Given problem a: Reproduce word for word the passage of the appeal ruling that begins at the words "Unpublished Disposition, 875" and stops after "1291. We affirm.".

Source excerpt:
■ ■ ■ ■ ■ ■ ■

Unpublished Disposition, 875 F.2d 319 (9th Cir. 1978)Annotate this Case
UNITED STATES of America, Plaintiff-Appellee,v.Richard Curtis MORRIS, Defendant-Appellant.
United States Court of Appeals, Ninth Circuit.
Submitted Feb. 24, 1989.* Decided May 15, 1989.
Before BARNES, WALLACE, and SKOPIL, Circuit Judges.
Morris appeals his sentence for possessing a firearm when he had three previous convictions for violent felonies. Morris contends that his previous convictions for violent felonies are based upon involuntary guilty pleas and thus fail to provide the proper factual predicate for enhancing his sentence. We have jurisdiction pursuant to 28 U.S.C. § 1291. We affirm.
The government charged Morris with possessing a firearm in violation of 18 U.S.C. § 922(g) (1), and sought a sentence enhancement pursuant to 18 U.S.C. §§ 924(d) (1) and 924(e) (1). Morris filed a timely motion to suppress his prior convictions, arguing such convictions were the result of constitutionally defective guilty pleas.
Morris had pleaded guilty and had been convicted of four prior felonies in state court. First, he pleaded guilty to burglary on December 21, 1972, and again on May 15, 1974. Finally, on October 13, 1978, Morris pled guilty to armed robbery and robbery.

■ ■ ■ ■ ■ ■ ■

Source records:
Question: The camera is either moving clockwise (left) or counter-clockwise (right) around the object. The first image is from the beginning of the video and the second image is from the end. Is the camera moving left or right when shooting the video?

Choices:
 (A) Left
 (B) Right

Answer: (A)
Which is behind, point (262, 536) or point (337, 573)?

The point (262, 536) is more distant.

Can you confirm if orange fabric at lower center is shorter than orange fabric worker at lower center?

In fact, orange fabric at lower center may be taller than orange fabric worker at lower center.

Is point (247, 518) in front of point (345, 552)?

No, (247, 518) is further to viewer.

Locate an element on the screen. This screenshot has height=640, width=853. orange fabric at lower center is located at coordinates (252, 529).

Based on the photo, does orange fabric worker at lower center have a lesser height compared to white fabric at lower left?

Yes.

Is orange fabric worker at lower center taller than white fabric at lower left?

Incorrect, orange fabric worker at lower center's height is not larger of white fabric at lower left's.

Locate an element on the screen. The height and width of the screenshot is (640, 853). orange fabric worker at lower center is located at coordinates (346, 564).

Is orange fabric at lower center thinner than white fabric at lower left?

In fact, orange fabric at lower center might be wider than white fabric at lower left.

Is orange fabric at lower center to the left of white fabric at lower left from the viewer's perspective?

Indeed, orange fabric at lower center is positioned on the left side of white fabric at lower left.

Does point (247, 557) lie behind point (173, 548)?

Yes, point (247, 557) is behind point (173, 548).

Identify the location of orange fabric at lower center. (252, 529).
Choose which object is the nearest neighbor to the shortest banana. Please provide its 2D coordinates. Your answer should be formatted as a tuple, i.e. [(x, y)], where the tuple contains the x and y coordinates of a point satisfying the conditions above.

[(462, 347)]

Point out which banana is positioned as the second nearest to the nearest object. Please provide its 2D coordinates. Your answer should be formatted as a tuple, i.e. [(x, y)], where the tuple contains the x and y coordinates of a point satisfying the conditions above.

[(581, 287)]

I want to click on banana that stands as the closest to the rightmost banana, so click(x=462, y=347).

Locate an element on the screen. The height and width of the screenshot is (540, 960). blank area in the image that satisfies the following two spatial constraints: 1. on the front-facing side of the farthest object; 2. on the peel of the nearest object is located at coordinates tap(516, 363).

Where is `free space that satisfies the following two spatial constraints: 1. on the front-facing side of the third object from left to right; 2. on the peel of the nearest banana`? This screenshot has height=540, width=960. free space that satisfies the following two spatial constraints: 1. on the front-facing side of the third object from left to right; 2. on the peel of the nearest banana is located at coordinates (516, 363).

■ ■ ■ ■ ■ ■ ■

Given problem b: Turn the entries into a numbered list, starting at their first line and stopping after the line that contains "Can you confirm", with blank lines left out.

Correct answer a:
Unpublished Disposition, 875 F.2d 319 (9th Cir. 1978)Annotate this Case
UNITED STATES of America, Plaintiff-Appellee,v.Richard Curtis MORRIS, Defendant-Appellant.
United States Court of Appeals, Ninth Circuit.
Submitted Feb. 24, 1989.* Decided May 15, 1989.
Before BARNES, WALLACE, and SKOPIL, Circuit Judges.
Morris appeals his sentence for possessing a firearm when he had three previous convictions for violent felonies. Morris contends that his previous convictions for violent felonies are based upon involuntary guilty pleas and thus fail to provide the proper factual predicate for enhancing his sentence. We have jurisdiction pursuant to 28 U.S.C. § 1291. We affirm.

Correct answer b:
1. Question: The camera is either moving clockwise (left) or counter-clockwise (right) around the object. The first image is from the beginning of the video and the second image is from the end. Is the camera moving left or right when shooting the video?
2. Choices:
3.  (A) Left
4.  (B) Right
5. Answer: (A)
6. Which is behind, point (262, 536) or point (337, 573)?
7. The point (262, 536) is more distant.
8. Can you confirm if orange fabric at lower center is shorter than orange fabric worker at lower center?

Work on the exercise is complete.